Contre la violence de l’insécurité sociale, celle de l’Etat et de sa police, la nécessaire intervention du monde du travail
La violence et l’insécurité qu’engendre la décomposition sociale et idéologique du capitalisme ne peuvent trouver de solution hors de la lutte de notre camp social, pour la défense de nos droits, de nos conditions de vie, pour la sécurité sociale, alimentaire, écologique de toutes et tous, en prenant nous-mêmes en main le contrôle démocratique et l’organisation de la société pour la satisfaction des besoins collectifs, en toute indépendance des institutions de la république et de la propriété bourgeoises.
Les exigences démocratiques les plus élémentaires, combattre la politique autoritaire, répressive et liberticide de l’État ne peut se faire dans le cadre de ses institutions, pas plus que dans celui d’une 6ème république « démocratisée » qui ne prétend pas sortir du cadre de la propriété capitaliste, telle que la défendent Mélenchon et ceux qui voudraient une bonne police, débarrassée de ses scories racistes et réactionnaires, au service de la population, comme si l’État et son appareil de répression étaient neutres et non pas ces « détachements spéciaux d'hommes armés » au service du capital, tels que les qualifiait Engels.
Cela d’autant que la pression de la guerre et du climat d’union nationale belliciste, la guerre sociale qu’inévitablement Macron et la bourgeoisie ne feront qu’aggraver, vont approfondir l’insécurité sociale et renforcer l’autoritarisme du pouvoir hanté par la crainte de révoltes et d’explosions sociales.

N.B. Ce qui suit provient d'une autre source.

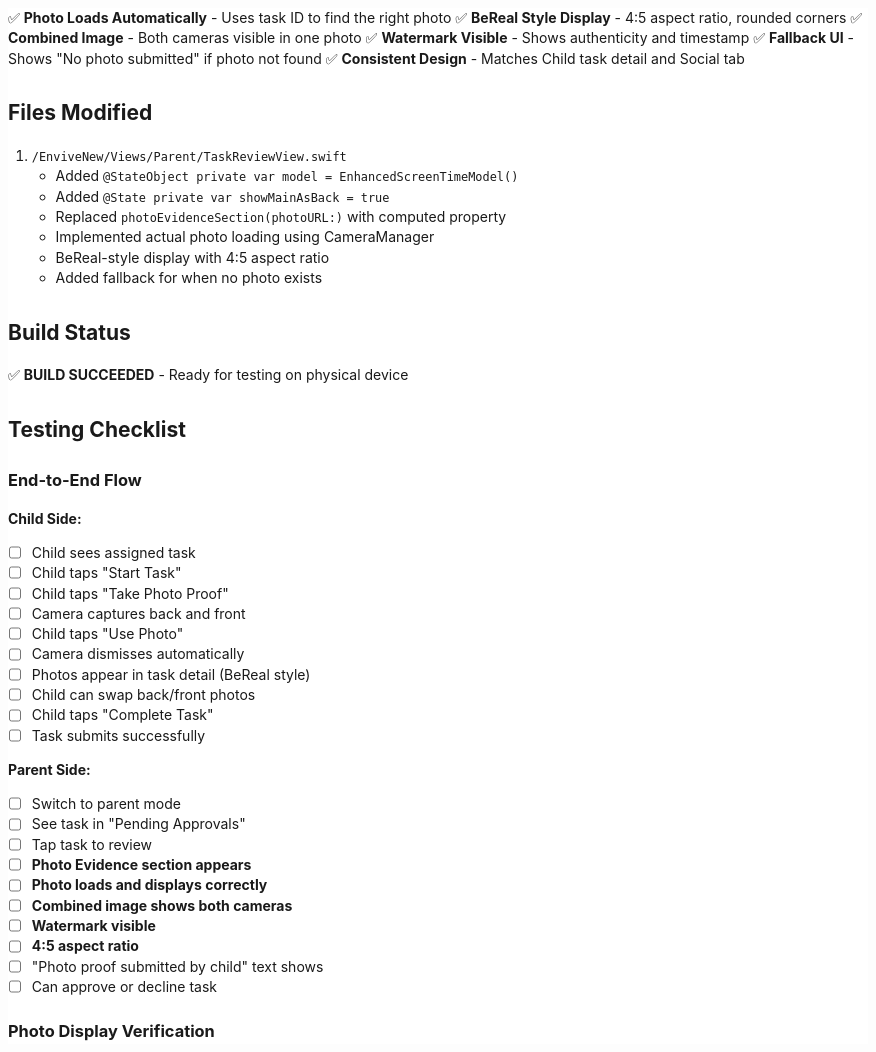 ✅ **Photo Loads Automatically** - Uses task ID to find the right photo
✅ **BeReal Style Display** - 4:5 aspect ratio, rounded corners
✅ **Combined Image** - Both cameras visible in one photo
✅ **Watermark Visible** - Shows authenticity and timestamp
✅ **Fallback UI** - Shows "No photo submitted" if photo not found
✅ **Consistent Design** - Matches Child task detail and Social tab

## Files Modified

1. `/EnviveNew/Views/Parent/TaskReviewView.swift`
   - Added `@StateObject private var model = EnhancedScreenTimeModel()`
   - Added `@State private var showMainAsBack = true`
   - Replaced `photoEvidenceSection(photoURL:)` with computed property
   - Implemented actual photo loading using CameraManager
   - BeReal-style display with 4:5 aspect ratio
   - Added fallback for when no photo exists

## Build Status

✅ **BUILD SUCCEEDED** - Ready for testing on physical device

## Testing Checklist

### End-to-End Flow

**Child Side:**
- [ ] Child sees assigned task
- [ ] Child taps "Start Task"
- [ ] Child taps "Take Photo Proof"
- [ ] Camera captures back and front
- [ ] Child taps "Use Photo"
- [ ] Camera dismisses automatically
- [ ] Photos appear in task detail (BeReal style)
- [ ] Child can swap back/front photos
- [ ] Child taps "Complete Task"
- [ ] Task submits successfully

**Parent Side:**
- [ ] Switch to parent mode
- [ ] See task in "Pending Approvals"
- [ ] Tap task to review
- [ ] **Photo Evidence section appears**
- [ ] **Photo loads and displays correctly**
- [ ] **Combined image shows both cameras**
- [ ] **Watermark visible**
- [ ] **4:5 aspect ratio**
- [ ] "Photo proof submitted by child" text shows
- [ ] Can approve or decline task

### Photo Display Verification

Il serait vain et illusoire de croire à une pacification des rapports entre la police et la population grâce à une police républicaine rénovée « de la cave au grenier » telle qu’elle figure dans le programme du candidat Mélenchon, à une « refondation du service public de la police ».
Plusieurs des candidats de la gauche réformiste avancent des mots d’ordre comme le rétablissement d’une police de proximité, la dissolution de la BAC, la délivrance d’un récépissé lors des contrôles d’identité ou la création d’un organisme indépendant de contrôle de l’action des forces de l’ordre, le démantèlement de la vidéosurveillance, davantage de moyens pour la prévention, le retour à des zones sans contrôles d’identité automatiques sauf en cas de flagrant délit… des exigences que les travailleur.se.s et la population inscrivent dans leurs luttes pour les droits démocratiques, pour leur contrôle sur leur propre sécurité, dans la perspective de la destruction de l’appareil répressif de la bourgeoisie et de ses institutions au service de l’ordre social capitaliste, la perspective de la démocratie directe des travailleurs et de la population.

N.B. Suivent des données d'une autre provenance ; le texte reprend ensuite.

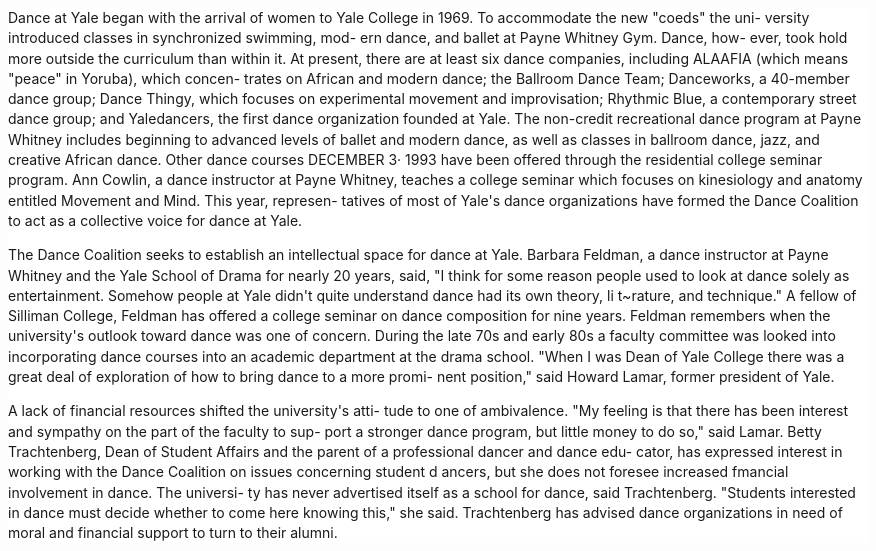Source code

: Dance at Yale began with the arrival of women to Yale 
College in 1969. To accommodate the new "coeds" the uni-
versity introduced classes in synchronized swimming, mod-
ern dance, and ballet at Payne Whitney Gym. Dance, how-
ever, took hold more outside the curriculum than within it. 
At present, there are at least six dance companies, including 
ALAAFIA (which means "peace" in Yoruba), which concen-
trates on African and modern dance; the Ballroom Dance 
Team; Danceworks, a 40-member dance group; 
Dance Thingy, which focuses on experimental movement 
and improvisation; Rhythmic Blue, a contemporary street 
dance group; and Yaledancers, the first dance organization 
founded at Yale. The non-credit recreational dance program 
at Payne Whitney includes beginning to advanced levels of 
ballet and modern dance, as well as classes in ballroom 
dance, jazz, and creative African dance. Other dance courses 
DECEMBER 3· 1993 
have been offered through the residential college seminar 
program. Ann Cowlin, a dance instructor at Payne Whitney, 
teaches a college seminar which focuses on kinesiology and 
anatomy entitled Movement and Mind. This year, represen-
tatives of most of Yale's dance organizations have formed the 
Dance Coalition to act as a collective voice for dance at Yale. 

The Dance Coalition seeks to establish an intellectual 
space for dance at Yale. Barbara Feldman, a dance instructor 
at Payne Whitney and the Yale School of Drama for nearly 
20 years, said, "I think for some reason people used to look 
at dance solely as entertainment. Somehow people at Yale 
didn't quite understand dance had its own theory, li t~rature, 
and technique." A fellow of Silliman College, Feldman has 
offered a college seminar on dance composition for nine 
years. Feldman remembers when the university's outlook 
toward dance was one of concern. During the late 70s and 
early 80s a faculty committee was looked into incorporating 
dance courses into an academic department at the drama 
school. "When I was Dean of Yale College there was a great 
deal of exploration of how to bring dance to a more promi-
nent position," said Howard Lamar, former president of 
Yale. 

A lack of financial resources shifted the university's atti-
tude to one of ambivalence. "My feeling is that there has 
been interest and sympathy on the part of the faculty to sup-
port a stronger dance program, but little money to do so," 
said Lamar. Betty Trachtenberg, Dean of Student Affairs 
and the parent of a professional dancer and dance edu-
cator, has expressed interest in working with the 
Dance Coalition on issues concerning student 
d ancers, but she does not foresee increased 
fmancial involvement in dance. The universi-
ty has never advertised itself as a school for 
dance, said Trachtenberg. "Students 
interested in dance must decide 
whether to come here knowing 
this," she said. Trachtenberg has 
advised dance organizations in 
need of moral and financial 
support to turn to their 
alumni.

Cette nécessité pénètre les consciences. Bien des travailleurs et des jeunes ont fait ces dernières années l’expérience de la répression et des violences policières dans les luttes, les manifestations depuis la loi travail en 2016, les gilets jaunes et toutes les manifestations de contestation du système.
Les slogans « police nationale, police du capital » expriment une prise de conscience que les forces de l’ordre et l’ensemble de l’appareil répressif de l’État protègent les privilèges des classes possédantes, bras armé dans la guerre de classe qu’elles mènent contre les travailleurs, les pauvres et que nos intérêts sont inconciliables. Notre classe doit se poser les questions de sa propre sécurité par elle-même et celles du démantèlement, du désarmement des forces de l’ordre, de l’ordre établi des classes dominantes pour, plus largement, assurer elle-même le contrôle et la protection d’une vie sociale collective et démocratique.